Exercise 5.20.1 in Brezis' Functional Analysis is stated as follows
Let $(H, \langle \cdot, \cdot \rangle)$ be a real Hilbert space. Let $S :H \to H$ be a bounded linear operator such that $\langle Su, u \rangle \ge 0$ for all $u \in H$. Let $N(S)$ be the kernel of $S$ and $R(S)$ the range of $S$. Then $N(S) = R(S)^\perp$.

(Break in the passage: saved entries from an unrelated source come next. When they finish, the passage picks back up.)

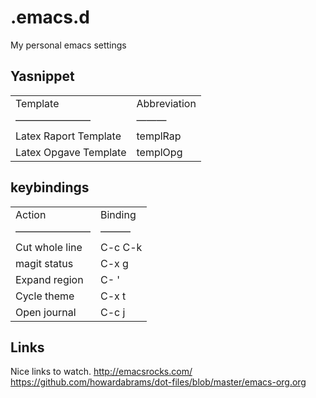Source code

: * .emacs.d
My personal emacs settings

** Yasnippet

| Template                | Abbreviation |
| ----------------------- | ---------    |
| Latex Raport Template   | templRap     |
| Latex Opgave Template   | templOpg     |

** keybindings
| Action                  | Binding   |
| ----------------------- | --------- |
| Cut whole line          | C-c C-k   |
| magit status            | C-x g     |
| Expand region           | C- '      |
| Cycle theme             | C-x t     |
| Open journal            | C-c j     |


** Links
Nice links to watch.
http://emacsrocks.com/
https://github.com/howardabrams/dot-files/blob/master/emacs-org.org
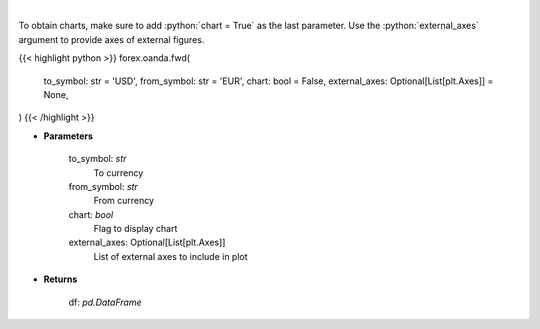 .. role:: python(code)
    :language: python
    :class: highlight

|

.. raw:: html

    <h3>
    > Gets forward rates from fxempire
    </h3>

To obtain charts, make sure to add :python:`chart = True` as the last parameter.
Use the :python:`external_axes` argument to provide axes of external figures.

{{< highlight python >}}
forex.oanda.fwd(
    to_symbol: str = 'USD',
    from_symbol: str = 'EUR',
    chart: bool = False,
    external_axes: Optional[List[plt.Axes]] = None,
)
{{< /highlight >}}

* **Parameters**

    to_symbol: *str*
        To currency
    from_symbol: *str*
        From currency
    chart: *bool*
       Flag to display chart
    external_axes: Optional[List[plt.Axes]]
        List of external axes to include in plot

* **Returns**

    df: *pd.DataFrame*
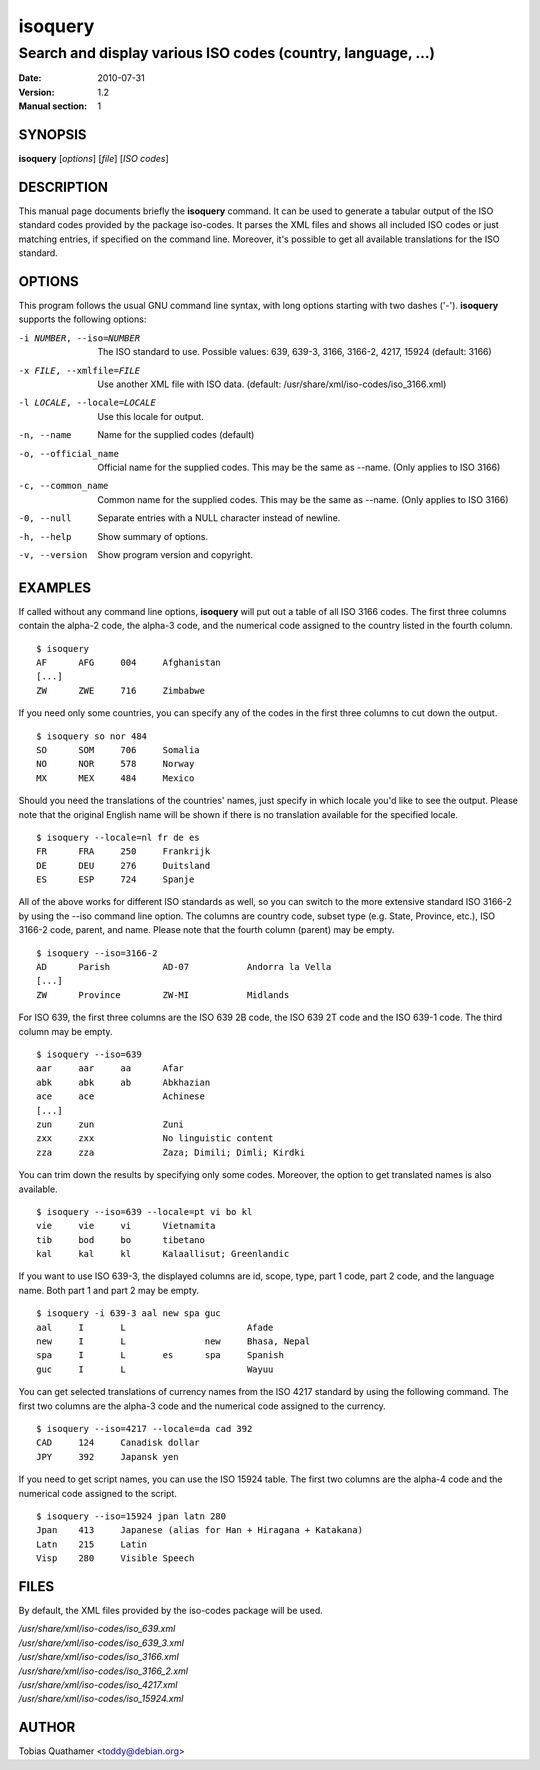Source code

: ========
isoquery
========

Search and display various ISO codes (country, language, ...)
-------------------------------------------------------------

:Date:            2010-07-31
:Version:         1.2
:Manual section:  1


SYNOPSIS
========

**isoquery** [*options*] [*file*] [*ISO codes*]


DESCRIPTION
===========

This manual page documents briefly the **isoquery** command.
It can be used to generate a tabular output of the ISO standard
codes provided by the package iso-codes.
It parses the XML files and shows all included ISO codes or just
matching entries, if specified on the command line.
Moreover, it's possible to get all available translations for
the ISO standard.


OPTIONS
=======

This program follows the usual GNU command line syntax, with long options
starting with two dashes ('-'). **isoquery** supports the following options:

-i NUMBER, --iso=NUMBER     The ISO standard to use. Possible values: 639,
                            639-3, 3166, 3166-2, 4217, 15924 (default: 3166)

-x FILE, --xmlfile=FILE     Use another XML file with ISO data.
                            (default: /usr/share/xml/iso-codes/iso_3166.xml)

-l LOCALE, --locale=LOCALE  Use this locale for output.

-n, --name                  Name for the supplied codes (default)

-o, --official_name         Official name for the supplied codes. This may be
                            the same as --name. (Only applies to ISO 3166)

-c, --common_name           Common name for the supplied codes. This may be
                            the same as --name. (Only applies to ISO 3166)

-0, --null                  Separate entries with a NULL character instead
                            of newline.

-h, --help                  Show summary of options.

-v, --version               Show program version and copyright.


EXAMPLES
========

If called without any command line options, **isoquery** will put out a
table of all ISO 3166 codes. The first three columns contain the alpha-2 code,
the alpha-3 code, and the numerical code assigned to the country listed
in the fourth column.

::

  $ isoquery
  AF      AFG     004     Afghanistan
  [...]
  ZW      ZWE     716     Zimbabwe

If you need only some countries, you can specify any of the codes in
the first three columns to cut down the output.

::

  $ isoquery so nor 484
  SO      SOM     706     Somalia
  NO      NOR     578     Norway
  MX      MEX     484     Mexico

Should you need the translations of the countries' names, just specify
in which locale you'd like to see the output.
Please note that the original English name will be shown if there is no
translation available for the specified locale.

::

    $ isoquery --locale=nl fr de es
    FR      FRA     250     Frankrijk
    DE      DEU     276     Duitsland
    ES      ESP     724     Spanje

All of the above works for different ISO standards as well, so you can
switch to the more extensive standard ISO 3166-2 by using the --iso command
line option. The columns are country code, subset type (e.g. State, Province,
etc.), ISO 3166-2 code, parent, and name. Please note that the fourth column
(parent) may be empty.

::

  $ isoquery --iso=3166-2
  AD      Parish          AD-07           Andorra la Vella
  [...]
  ZW      Province        ZW-MI           Midlands

For ISO 639, the first three columns are the ISO 639 2B code, the
ISO 639 2T code and the ISO 639-1 code. The third column may be empty.

::

  $ isoquery --iso=639
  aar     aar     aa      Afar
  abk     abk     ab      Abkhazian
  ace     ace             Achinese
  [...]
  zun     zun             Zuni
  zxx     zxx             No linguistic content
  zza     zza             Zaza; Dimili; Dimli; Kirdki

You can trim down the results by specifying only some codes. Moreover,
the option to get translated names is also available.

::

  $ isoquery --iso=639 --locale=pt vi bo kl
  vie     vie     vi      Vietnamita
  tib     bod     bo      tibetano
  kal     kal     kl      Kalaallisut; Greenlandic

If you want to use ISO 639-3, the displayed columns are id, scope, type,
part 1 code, part 2 code, and the language name. Both part 1 and part 2
may be empty.

::

  $ isoquery -i 639-3 aal new spa guc
  aal     I       L                       Afade
  new     I       L               new     Bhasa, Nepal
  spa     I       L       es      spa     Spanish
  guc     I       L                       Wayuu

You can get selected translations of currency names from the ISO 4217
standard by using the following command. The first two columns are the
alpha-3 code and the numerical code assigned to the currency.

::

  $ isoquery --iso=4217 --locale=da cad 392
  CAD     124     Canadisk dollar
  JPY     392     Japansk yen

If you need to get script names, you can use the ISO 15924 table.
The first two columns are the alpha-4 code and the numerical code
assigned to the script.

::

  $ isoquery --iso=15924 jpan latn 280
  Jpan    413     Japanese (alias for Han + Hiragana + Katakana)
  Latn    215     Latin
  Visp    280     Visible Speech


FILES
=====

By default, the XML files provided by the iso-codes package will be used.

| */usr/share/xml/iso-codes/iso_639.xml*
| */usr/share/xml/iso-codes/iso_639_3.xml*
| */usr/share/xml/iso-codes/iso_3166.xml*
| */usr/share/xml/iso-codes/iso_3166_2.xml*
| */usr/share/xml/iso-codes/iso_4217.xml*
| */usr/share/xml/iso-codes/iso_15924.xml*


AUTHOR
======

Tobias Quathamer <toddy@debian.org>
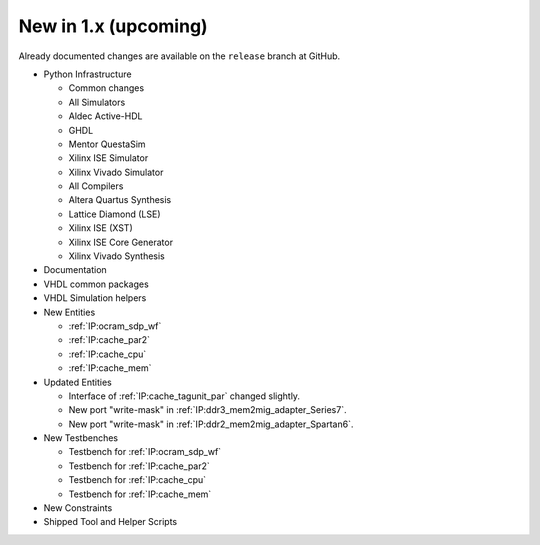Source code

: .. _CHANGE:v1.x:

New in 1.x (upcoming)
=======================

Already documented changes are available on the ``release`` branch at GitHub.

* Python Infrastructure

  * Common changes
  * All Simulators
  * Aldec Active-HDL
  * GHDL
  * Mentor QuestaSim
  * Xilinx ISE Simulator
  * Xilinx Vivado Simulator
  * All Compilers
  * Altera Quartus Synthesis
  * Lattice Diamond (LSE)
  * Xilinx ISE (XST)
  * Xilinx ISE Core Generator
  * Xilinx Vivado Synthesis

* Documentation
* VHDL common packages
* VHDL Simulation helpers

* New Entities

  * :ref:`IP:ocram_sdp_wf`
  * :ref:`IP:cache_par2`
  * :ref:`IP:cache_cpu`
  * :ref:`IP:cache_mem`

* Updated Entities

  * Interface of :ref:`IP:cache_tagunit_par` changed slightly.
  * New port "write-mask" in :ref:`IP:ddr3_mem2mig_adapter_Series7`.
  * New port "write-mask" in :ref:`IP:ddr2_mem2mig_adapter_Spartan6`.

* New Testbenches

  * Testbench for :ref:`IP:ocram_sdp_wf`
  * Testbench for :ref:`IP:cache_par2`
  * Testbench for :ref:`IP:cache_cpu`
  * Testbench for :ref:`IP:cache_mem`

* New Constraints
* Shipped Tool and Helper Scripts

At page 45 of the same book, we have
Corollary 2.18. Let $E, F$ be Banach spaces. Let $A: D(A) \subset E \rightarrow F$ be an unbounded linear operator with $D(A)$ a vector subspace of $E$. Let $A$ be densely defined, i.e., $D(A)$ is dense in $E$. Let $A$ be closed, i.e., its graph is closed in $E \times F$. If $A^*: D(A^*) \subset F^* \rightarrow E^*$ is the adjoint operator of $A$, then $$ \begin{aligned} N(A) & =R\left(A^{*}\right)^{\perp}, \\ N\left(A^{*}\right) & =R(A)^{\perp}, \\ N(A)^{\perp} & \supset \overline{R\left(A^{*}\right)}, \\ N\left(A^{*}\right)^{\perp} & =\overline{R(A)} . \end{aligned} $$
Let $S$ be the operator in Exercise 5.20.1 and $S^*$ its adjoint. Then Corollary 2.18. implies that $N(S) = N(S^*)$ and $R(S)^\perp = R(S^*)^\perp$.

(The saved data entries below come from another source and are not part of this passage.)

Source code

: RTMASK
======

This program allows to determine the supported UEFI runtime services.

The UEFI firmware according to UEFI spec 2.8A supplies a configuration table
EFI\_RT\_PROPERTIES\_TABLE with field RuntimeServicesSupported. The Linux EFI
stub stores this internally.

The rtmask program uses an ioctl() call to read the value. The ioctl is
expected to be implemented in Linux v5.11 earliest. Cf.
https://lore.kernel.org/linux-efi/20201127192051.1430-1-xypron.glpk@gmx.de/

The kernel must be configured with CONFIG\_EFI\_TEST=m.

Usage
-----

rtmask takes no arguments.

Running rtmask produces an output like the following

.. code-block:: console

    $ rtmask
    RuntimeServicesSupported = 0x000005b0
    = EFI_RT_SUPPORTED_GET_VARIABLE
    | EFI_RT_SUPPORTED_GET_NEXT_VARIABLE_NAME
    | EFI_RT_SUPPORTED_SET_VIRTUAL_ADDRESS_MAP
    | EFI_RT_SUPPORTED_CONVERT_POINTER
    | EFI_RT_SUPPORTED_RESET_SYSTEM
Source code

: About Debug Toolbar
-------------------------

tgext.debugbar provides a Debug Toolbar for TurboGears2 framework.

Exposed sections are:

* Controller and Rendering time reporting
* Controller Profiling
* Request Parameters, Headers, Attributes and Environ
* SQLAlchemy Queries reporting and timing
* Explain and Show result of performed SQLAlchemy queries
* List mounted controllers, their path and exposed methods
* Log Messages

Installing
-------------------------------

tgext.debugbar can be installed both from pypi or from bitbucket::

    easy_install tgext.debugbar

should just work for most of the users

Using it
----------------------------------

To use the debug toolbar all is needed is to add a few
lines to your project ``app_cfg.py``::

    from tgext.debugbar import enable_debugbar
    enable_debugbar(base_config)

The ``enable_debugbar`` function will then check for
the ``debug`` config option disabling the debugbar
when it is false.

- Is it true that $R(S) = R(S^*)$?
- Is there a geometric meaning of the condition $\langle Su, u \rangle \ge 0 \quad \forall u \in H$?

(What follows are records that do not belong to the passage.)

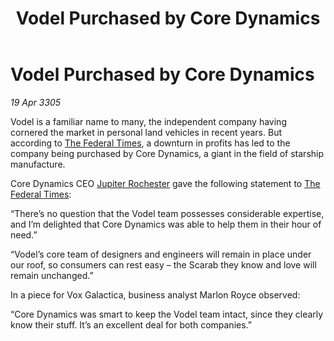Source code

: :PROPERTIES:
:ID:       ce34760b-4d50-411b-889d-7cc82c4dc561
:END:
#+title: Vodel Purchased by Core Dynamics
#+filetags: :galnet:

* Vodel Purchased by Core Dynamics

/19 Apr 3305/

Vodel is a familiar name to many, the independent company having cornered the market in personal land vehicles in recent years. But according to [[id:be5df73c-519d-45ed-a541-9b70bc8ae97c][The Federal Times]], a downturn in profits has led to the company being purchased by Core Dynamics, a giant in the field of starship manufacture. 

Core Dynamics CEO [[id:c33064d1-c2a0-4ac3-89fe-57eedb7ef9c8][Jupiter Rochester]] gave the following statement to [[id:be5df73c-519d-45ed-a541-9b70bc8ae97c][The Federal Times]]: 

“There’s no question that the Vodel team possesses considerable expertise, and I’m delighted that Core Dynamics was able to help them in their hour of need.” 

“Vodel’s core team of designers and engineers will remain in place under our roof, so consumers can rest easy – the Scarab they know and love will remain unchanged.” 

In a piece for Vox Galactica, business analyst Marlon Royce observed: 

“Core Dynamics was smart to keep the Vodel team intact, since they clearly know their stuff. It’s an excellent deal for both companies.”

Thank you so much for your elaboration!
Here is an example that $R(S)\ne R(S^*)$. Let $H=l^2$ and $T$ the right-shift operator. Then $T^*$ is the left-shift and $T^*T=I$. Define $S:=I-T$. Then $$ \langle Su,u\rangle = \langle (I-\frac12 T - \frac12 T^*)u,u\rangle = \frac12 \langle (I- T^*)(I- T)u,u\rangle = \|(I-R)u\|^2. $$ It is easy to check that $N(S)=N(S^*)=\{0\}$.
Let $e_1 = (1,0,\dots)$. Then $S^*e_1 = e_1$, but $e_1 \not\in R(S)$. If $Sv = e_1$ it follows inductively that $v=(1,1,\dots)$, which is not in $l^2$.
The claim $R(S)=R(S^*)$ is true if $R(S)$ (or equivalently $R(S^*)$) is closed.
The condition $\langle Su,u\rangle\ge0$ for all $u$ is equivalent to $\langle (S+S^*)u,u\rangle\ge0$, which means that the self-adjoint (or symmetric) part $\frac12(S+S^*)$ of $S$ is positive semidefinite.